Bike and pedestrian safety. A growing number of cities publish detailed data on bicyclist and pedestrian injuries involving cars, including New York City, Chicago, Boston, Seattle, St. Paul, Minn., Chapel Hill, N.C., Tempe, Ariz., Toronto, and London — many through the cities’ “Vision Zero” street-safety initiatives. (Some of the datasets also include car-on-car collisions.) Related:The most dangerous intersections in Seattle for bicyclists and pedestrians.” [h/t Rachel Schallom + Jeff Asher]

Computer vulnerabilities. Common Vulnerabilities and Exposures is a downloadable list of more than 110,000 “publicly known cybersecurity vulnerabilities.” Each vulnerability is assigned a unique identifier (e.g., CVE-2014-0160) and given a description.
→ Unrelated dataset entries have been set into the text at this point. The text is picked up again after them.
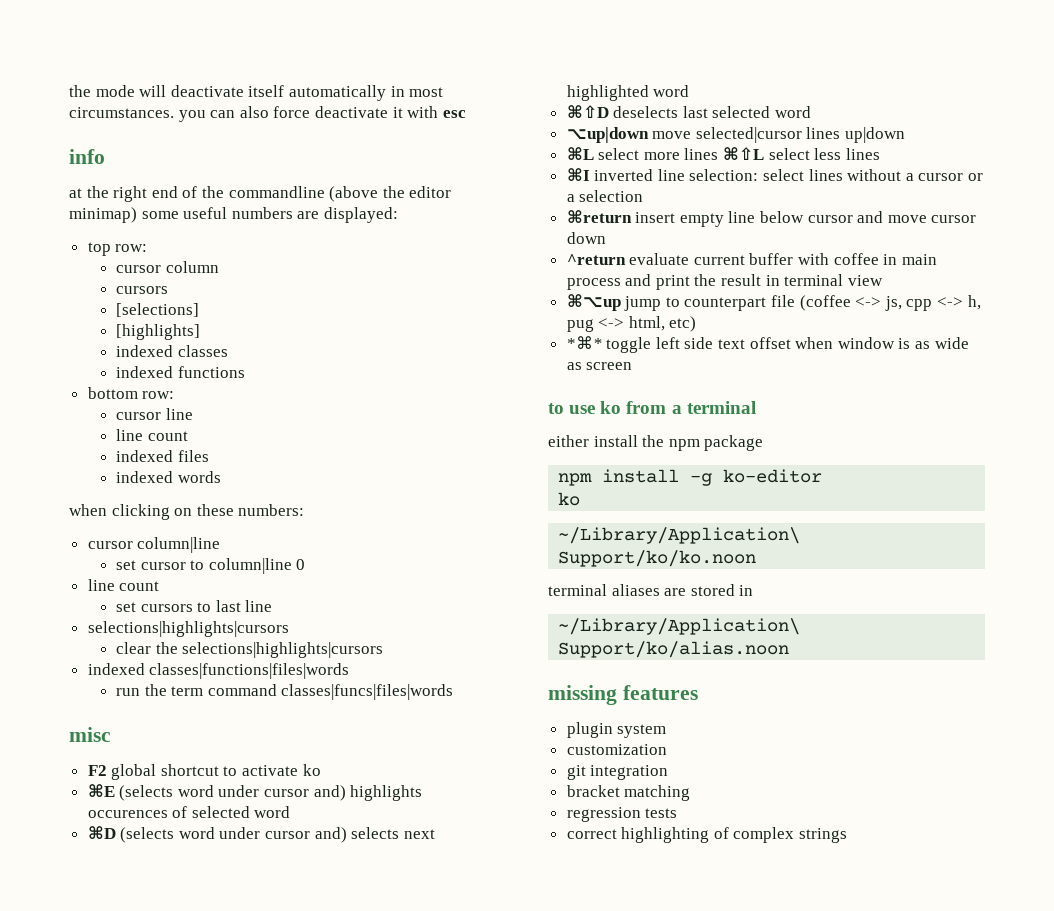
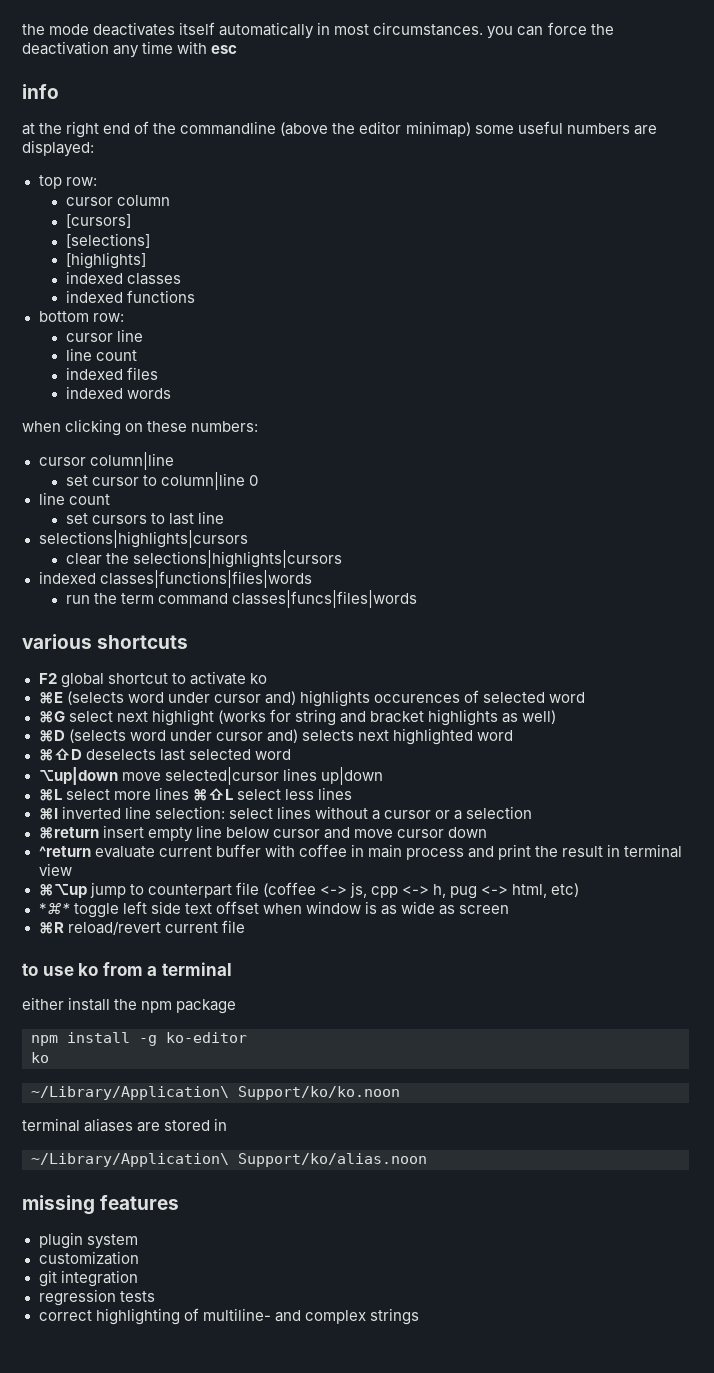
[139,85,244,97] will deactivate -> [93,22,176,36] deactivates
[239,106,403,118] also force deactivate it -> [547,22,614,35] [22,41,174,58] force the deactivation any time
[116,286,169,294] cursors -> [65,214,131,228] [cursors]
[69,727,111,742] misc -> [22,634,189,649] various shortcuts
(291, 812) none -> [38,709,557,726] // ⌘G select next highlight (works for string and bracket highlights as well)
(633, 366) none -> [38,920,245,935] // ⌘R reload/revert current file
[566,785,691,801] // bracket matching -> (138, 1278) none
(729, 833) none -> [202,1308,301,1322] multiline- and

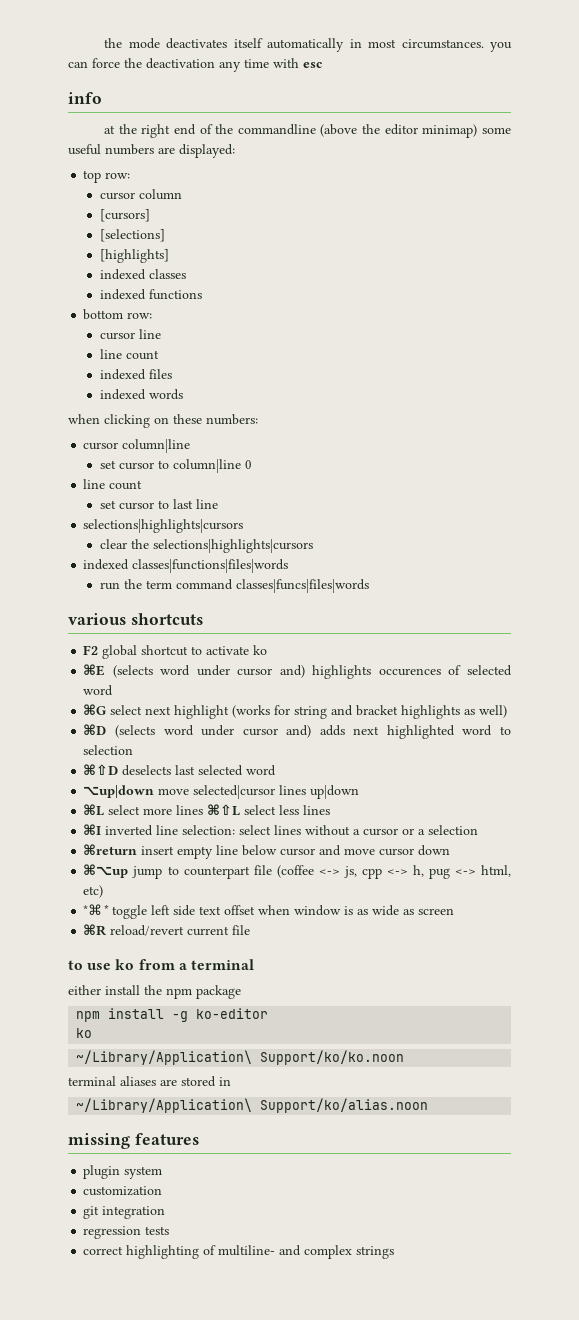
[91,515,147,524] cursors -> [118,502,154,510] cursor
[301,730,354,741] selects -> [319,725,345,736] adds
(513, 735) none -> [500,726,511,735] [83,745,134,755] to selection
[38,844,683,860] [38,863,72,876] // ^return evaluate current buffer with coffee in main process and print the result in terminal view -> (451, 850) none

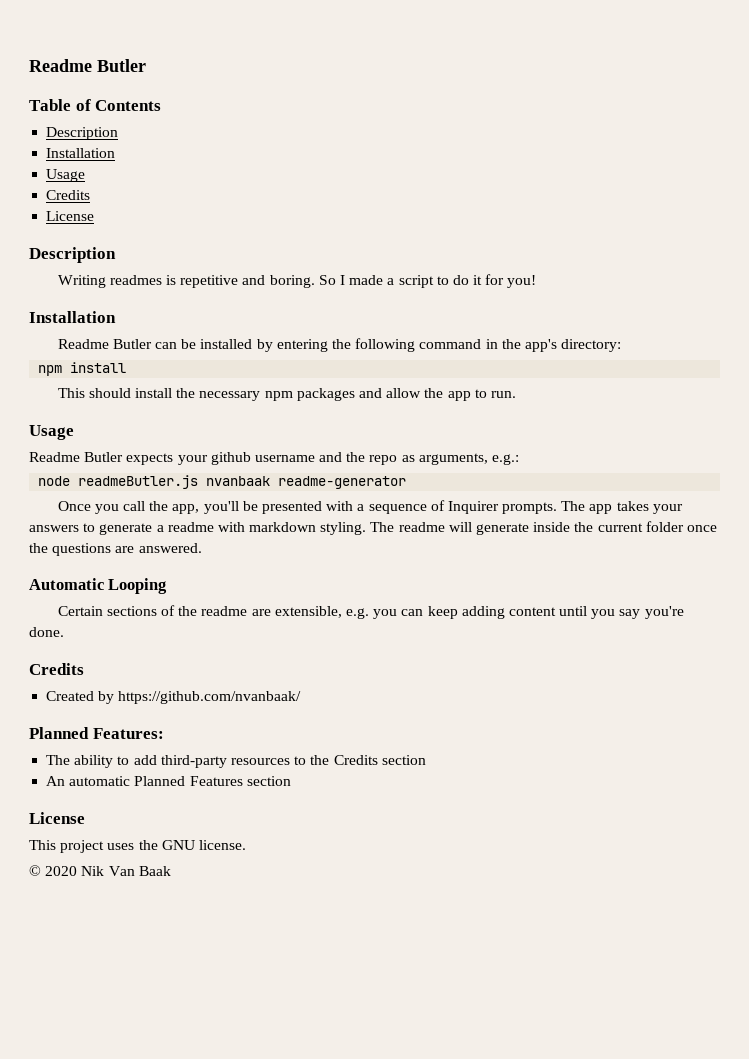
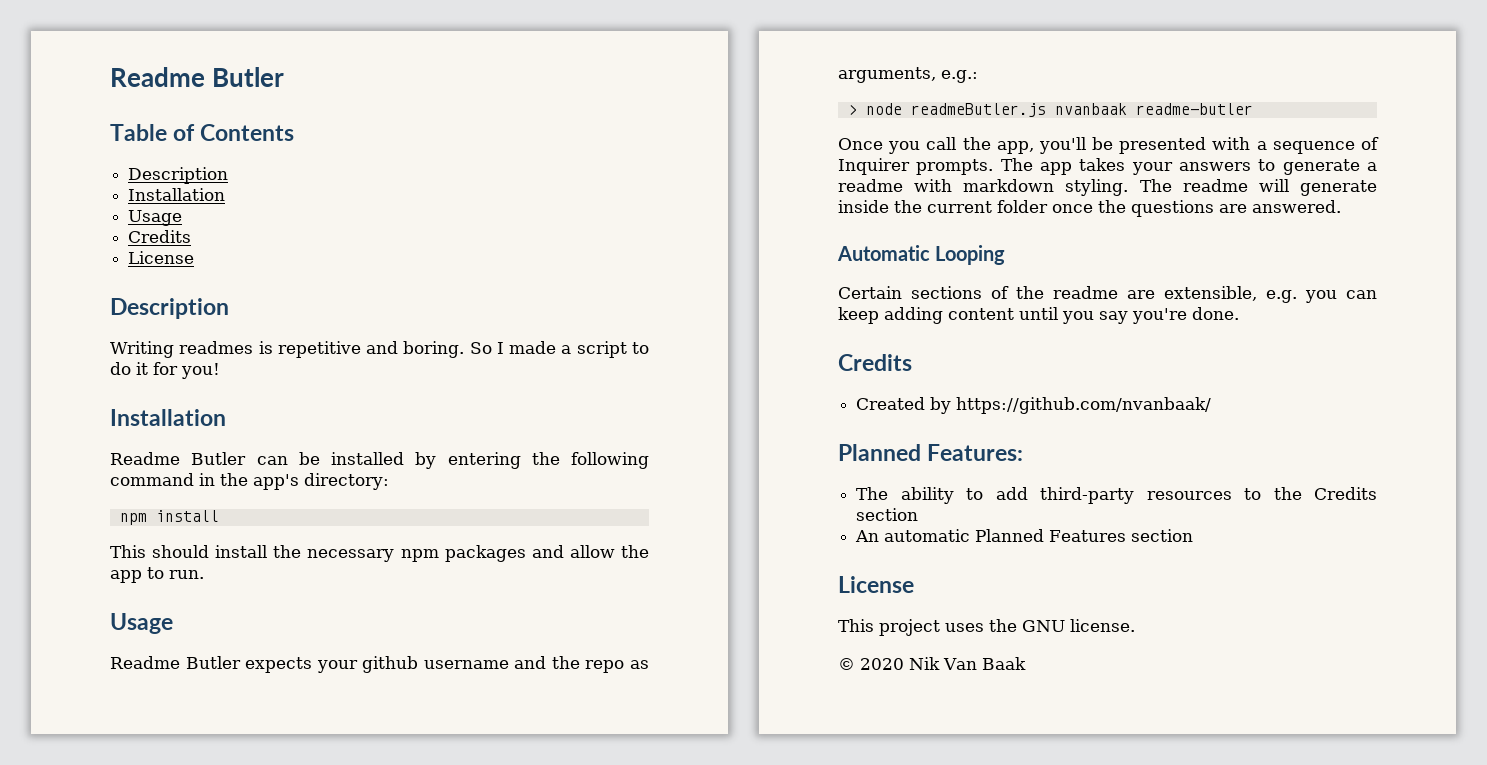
(520, 459) none -> [847,105,857,115] >
[278,476,407,489] readme-generator -> [1135,103,1253,115] readme-butler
The National Institute of Standards and Technology’s National Vulnerability Database takes the list and adds more information for each entry, “such as fix information, severity scores, and impact ratings.” That database is available in a variety of bulk downloads and data feeds; you can also search it online. [h/t GitHub user “nanoseconds”]

Sunniness. The National Renewable Energy Laboratory’s solar datasets measure the average annual and monthly “total solar resource” for the United States, broken down by state, county, ZIP code, and roughly-10-square-kilometer chunks of the country. Bonus: More sun-radiation datasets via this Stack Overflow answer. [h/t Joe Hourclé]

German political speeches. Academic researcher Adrien Barbaresi has compiled a corpus of thousands of speeches from the the German Presidency, Presidency of the Bundestag, Chancellery, and Ministry of Foreign Affairs. The corpus, now in its third version, was first released in 2011. [h/t Adrien Barbaresi]

Boy bands. The Pudding’s Internet Boy Band Database is “an audio-visual history of every boy band to chart on the Billboard Hot 100 since 1980.” You can download the underlying data, which is stored in two files: boys.csv and bands.csv.